In 2050, the proportion of Chinese over retirement age will become 39 percent of the total population according to projections. China is rapidly aging at an earlier stage of its development than other countries. Current demographic trends could hinder economic growth and create challenging social issues in China.
This might be surprising since China is currently the second largest economy in the world and is poised to overtake the size of the US economy by 2050.
Therefore, China's GDP growth rate of 3 percent was higher than the US' 2.1 percent last year, but the increment of the US' GDP slightly surpassed China's. This is worth paying attention to. Last year, the US boasted that its GDP growth rate might surpass China's for the first time since 1976.
China's population decline has been further exacerbated by several other factors, including high living costs, shifting attitudes among the younger generation towards family and marriage, and the economic slowdown caused by the COVID-19 pandemic and the country's stringent measures to contain it.
In the business-as-usual case, it foresees existing policies being enough to limit global population growth to below 9 billion in 2046 and then decline to 7.3 billion in 2100.
When did the one-child policy end?
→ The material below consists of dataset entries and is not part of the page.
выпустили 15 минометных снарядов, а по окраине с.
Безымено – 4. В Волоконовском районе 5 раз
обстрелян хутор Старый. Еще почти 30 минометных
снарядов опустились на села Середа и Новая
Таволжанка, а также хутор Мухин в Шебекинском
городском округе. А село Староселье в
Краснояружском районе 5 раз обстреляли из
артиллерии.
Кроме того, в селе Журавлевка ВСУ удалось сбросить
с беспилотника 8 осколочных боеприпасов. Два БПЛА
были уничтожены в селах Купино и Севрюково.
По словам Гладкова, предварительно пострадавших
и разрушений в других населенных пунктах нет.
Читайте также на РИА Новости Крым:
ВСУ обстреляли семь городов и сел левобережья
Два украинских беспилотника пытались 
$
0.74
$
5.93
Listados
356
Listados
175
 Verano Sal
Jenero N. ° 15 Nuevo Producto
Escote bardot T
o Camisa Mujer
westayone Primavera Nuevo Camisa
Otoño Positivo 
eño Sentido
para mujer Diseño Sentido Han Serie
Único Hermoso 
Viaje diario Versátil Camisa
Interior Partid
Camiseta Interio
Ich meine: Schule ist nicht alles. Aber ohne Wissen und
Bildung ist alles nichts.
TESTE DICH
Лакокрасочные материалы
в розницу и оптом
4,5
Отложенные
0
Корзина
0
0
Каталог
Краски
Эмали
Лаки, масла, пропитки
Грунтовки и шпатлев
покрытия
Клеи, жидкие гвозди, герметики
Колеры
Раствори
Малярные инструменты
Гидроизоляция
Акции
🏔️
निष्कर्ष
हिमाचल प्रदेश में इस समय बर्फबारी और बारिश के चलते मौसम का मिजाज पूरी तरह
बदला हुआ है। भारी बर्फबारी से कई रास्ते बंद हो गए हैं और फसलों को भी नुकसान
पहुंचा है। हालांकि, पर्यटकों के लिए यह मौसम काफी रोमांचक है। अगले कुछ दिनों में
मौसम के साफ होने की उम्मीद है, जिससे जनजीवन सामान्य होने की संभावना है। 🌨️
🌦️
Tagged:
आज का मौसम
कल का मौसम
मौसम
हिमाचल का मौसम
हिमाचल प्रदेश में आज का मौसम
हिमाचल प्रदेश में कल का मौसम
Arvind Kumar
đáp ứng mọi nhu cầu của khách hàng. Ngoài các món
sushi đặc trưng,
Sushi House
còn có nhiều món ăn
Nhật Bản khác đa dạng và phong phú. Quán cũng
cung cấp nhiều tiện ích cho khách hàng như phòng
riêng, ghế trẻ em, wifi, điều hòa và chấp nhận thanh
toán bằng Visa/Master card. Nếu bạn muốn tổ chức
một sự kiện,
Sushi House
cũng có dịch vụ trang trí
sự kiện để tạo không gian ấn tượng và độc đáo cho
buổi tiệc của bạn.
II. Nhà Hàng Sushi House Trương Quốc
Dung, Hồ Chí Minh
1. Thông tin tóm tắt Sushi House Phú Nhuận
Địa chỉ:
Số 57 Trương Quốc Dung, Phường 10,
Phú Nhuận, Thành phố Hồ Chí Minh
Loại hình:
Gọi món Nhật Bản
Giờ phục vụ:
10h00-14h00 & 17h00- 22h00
The end of China's one-child policy was announced in late 2015, and it formally ended in 2016. Beginning in 2016, the Chinese government allowed all families to have two children, and in 2021 all married couples were permitted to have as many as three children.
China is not only the country with the largest population on earth, it is also one of the countries with the fastest aging population. This is mainly due to decades of falling birth rates on the one hand and steeply rising life expectancy on the other.
According to data released by the National Health Commission of China, life expectancy at birth increased from 77·9 years in 2020 to 78·2 years in 2021.
The U.S. currently has the largest economy in the world by far with $23 trillion in 2021 GDP, according to the World Bank's data, while China has the second-largest GDP at $18 trillion and India the sixth-largest at $3 trillion.
The U.S. makes up 23.93% of the total global economy, says Investopedia. The World Bank Group lists China as the second richest country in the world as of 2021, possessing a GDP of $17.734 trillion along with a GDP per capita of $12,556.3. China makes up 18.45% of the total global economy.
Introduction: My name is Nathanael Baumbach, I am a fantastic, nice, victorious, brave, healthy, cute, glorious person who loves writing and wants to share my knowledge and understanding with you.